Bob is the name I gave to an NPC who stands on a little ledge on one of the ribs of a rusted-out wreck of a container ship that serves as one of the game’s platforming challenges, and he is there solely to be facing away from the player when you climb up to the ledge and push the Awesome Stealth Attack button to yank him down off the ledge to his death, with mandatory scream.
Once I got up on Bob’s ledge, I looked around. There wasn’t any bridge to the ledge, or any other way to safely get to it, and the only way OFF the platform was to make a jump across a gaping chasm of instant death.
Look, I’m not going to demand realism from one of these games, but it wouldn’t have hurt to give Bob a little rope ladder to explain how he got there and how he planned to leave.
Also they should not have put so many spiders in the game.

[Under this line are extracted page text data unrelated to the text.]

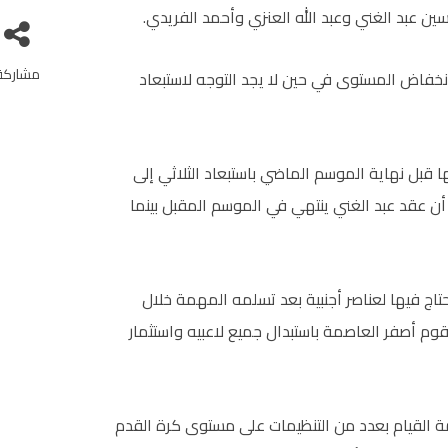
ي حسين عبد الغني وعبد الله العنزي وأحمد الفريدي.
مشاركة
انخفاض المستوى في حين لا يجد التوجه لاستبعاد
 قبل نهاية الموسم الماضي باستبعاد الثلاثي إلى
 أن عقد عبد الغني ينتهي في الموسم المقبل بينما
حتاج فيها لعناصر أجنبية بعد تسلمه المهمة خلال
يقوم أصفر العاصمة باستبدال جميع لاعبيه واستثمار
ة القيام بعدد من التنظيمات على مستوى كرة القدم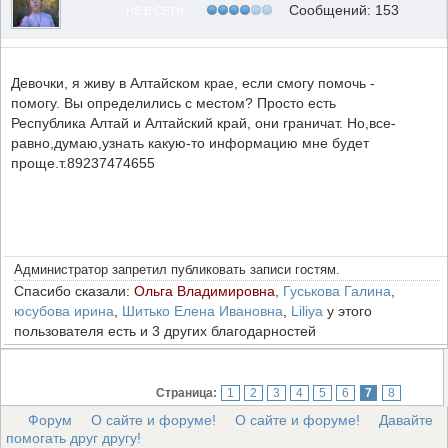
Сообщений: 153
НЕ В СЕТИ
Девочки, я живу в Алтайском крае, если смогу помочь -
помогу. Вы определились с местом? Просто есть
Республика Алтай и Алтайский край, они граничат. Но,все-
равно,думаю,узнать какую-то информацию мне будет
проще.т.89237474655
Администратор запретил публиковать записи гостям.
Спасибо сказали:
Ольга Владимировна
,
Гуськова Галина
,
юсубова ирина
,
Шитько Елена Ивановна
,
Liliya
у этого
пользователя есть и 3 других благодарностей
Страница:
1
2
3
4
5
6
7
8
Форум
О сайте и форуме!
О сайте и форуме!
Давайте
помогать друг другу!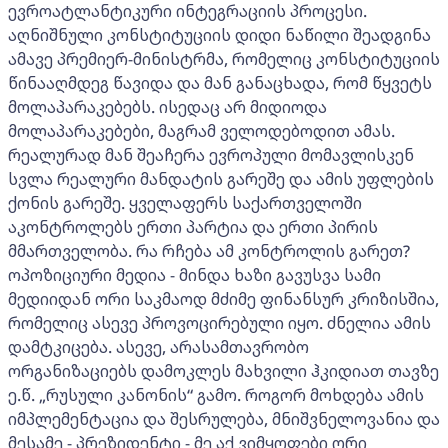
ევროატლანტიკური ინტეგრაციის პროცესი.
აღნიშნული კონსტიტუციის დიდი ნაწილი შეადგინა
ამავე პრემიერ-მინისტრმა, რომელიც კონსტიტუციის
წინააღმდეგ წავიდა და მან განაცხადა, რომ წყვეტს
მოლაპარაკებებს. ისედაც არ მიდიოდა
მოლაპარაკებები, მაგრამ ველოდებოდით ამას.
რეალურად მან შეაჩერა ევროპული მომავლისკენ
სვლა რეალური მანდატის გარეშე და ამის უფლების
ქონის გარეშე. ყველაფერს საქართველოში
აკონტროლებს ერთი პარტია და ერთი პირის
მმართველობა. რა რჩება ამ კონტროლის გარეთ?
ოპოზიციური მედია - მინდა ხაზი გავუსვა სამი
მედიიდან ორი საკმაოდ მძიმე ფინანსურ კრიზისშია,
რომელიც ასევე პროვოცირებული იყო. ძნელია ამის
დამტკიცება. ასევე, არასამთავრობო
ორგანიზაციებს დამოკლეს მახვილი ჰკიდიათ თავზე
ე.წ. „რუსული კანონის“ გამო. როგორ მოხდება ამის
იმპლემენტაცია და შესრულება, მნიშვნელოვანია და
მესამე - პრეზიდენტი - მე აქ ვიმყოფები ორი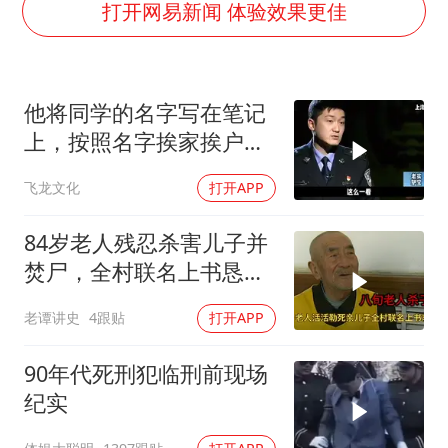
郑丽文：台湾从来没有“独立”过
打开网易新闻 体验效果更佳
刘浩存百花奖开幕式红裙起舞
女子网购名牌包发现是自己丢的那只
他将同学的名字写在笔记
女儿为争财产堵门阻挠父亲出殡
上，按照名字挨家挨户去
万岁山接盘烂尾恒大文旅城
杀人！
飞龙文化
打开APP
戚薇谈把脸交给AI
多个明星演唱会取消
84岁老人残忍杀害儿子并
习近平心系体育强国建设
焚尸，全村联名上书恳求
轻判，得知缘由警察心疼
老谭讲史
4跟贴
打开APP
落泪
90年代死刑犯临刑前现场
纪实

I still had a lot of fun with the series, and actually thought that they got better with each installment. I will probably pick up 4 the next time it gets priced down during one of Sony’s regular digital sales.
On an entirely personal note, I have a trip to Belgium coming up in a few months, where they apparently speak French? And I don’t know a word of French and honestly when I hear it spoken it all comes out as a solid blurrrrrrrrr of noise where Ican’ttellwhereonewordstopsandthenextbegins. One side benefit to these games is that they let the player chose the spoken and subtitle languages, so I got to set them to French audio and English subtitles.
I still don’t know a word of French, but 30 hours of listening to Nate make wisecracks in French and be threatened in French has at least gotten me to the point where I’m starting to understand where the words start and end. So at least I’ll probably be able to pick train station names out of the blur. Totes educational.